(Data extracted from a collection)

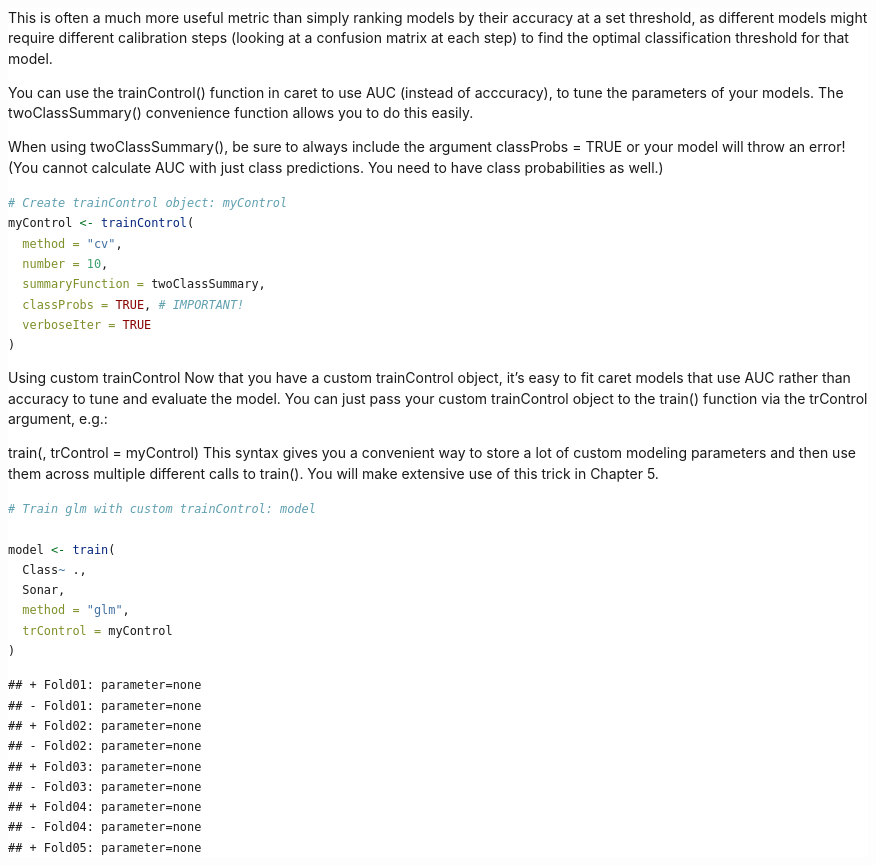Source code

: This is often a much more useful metric than simply ranking models by
their accuracy at a set threshold, as different models might require
different calibration steps (looking at a confusion matrix at each step)
to find the optimal classification threshold for that model.

You can use the trainControl() function in caret to use AUC (instead of
acccuracy), to tune the parameters of your models. The twoClassSummary()
convenience function allows you to do this easily.

When using twoClassSummary(), be sure to always include the argument
classProbs = TRUE or your model will throw an error\! (You cannot
calculate AUC with just class predictions. You need to have class
probabilities as well.)

``` r
# Create trainControl object: myControl
myControl <- trainControl(
  method = "cv",
  number = 10,
  summaryFunction = twoClassSummary,
  classProbs = TRUE, # IMPORTANT!
  verboseIter = TRUE
)
```

Using custom trainControl Now that you have a custom trainControl
object, it’s easy to fit caret models that use AUC rather than accuracy
to tune and evaluate the model. You can just pass your custom
trainControl object to the train() function via the trControl argument,
e.g.:

train(<standard arguments here>, trControl = myControl) This syntax
gives you a convenient way to store a lot of custom modeling parameters
and then use them across multiple different calls to train(). You will
make extensive use of this trick in Chapter 5.

``` r
# Train glm with custom trainControl: model

model <- train(
  Class~ ., 
  Sonar,
  method = "glm",
  trControl = myControl
)
```

    ## + Fold01: parameter=none 
    ## - Fold01: parameter=none 
    ## + Fold02: parameter=none 
    ## - Fold02: parameter=none 
    ## + Fold03: parameter=none 
    ## - Fold03: parameter=none 
    ## + Fold04: parameter=none 
    ## - Fold04: parameter=none 
    ## + Fold05: parameter=none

- **What this task involves**
Please transcribe, word for word, every line from the first line of the records above through the line containing "probabilities as well.)", and leave out any pictures.

- **Result of the exercise**
Source code

: This is often a much more useful metric than simply ranking models by
their accuracy at a set threshold, as different models might require
different calibration steps (looking at a confusion matrix at each step)
to find the optimal classification threshold for that model.

You can use the trainControl() function in caret to use AUC (instead of
acccuracy), to tune the parameters of your models. The twoClassSummary()
convenience function allows you to do this easily.

When using twoClassSummary(), be sure to always include the argument
classProbs = TRUE or your model will throw an error\! (You cannot
calculate AUC with just class predictions. You need to have class
probabilities as well.)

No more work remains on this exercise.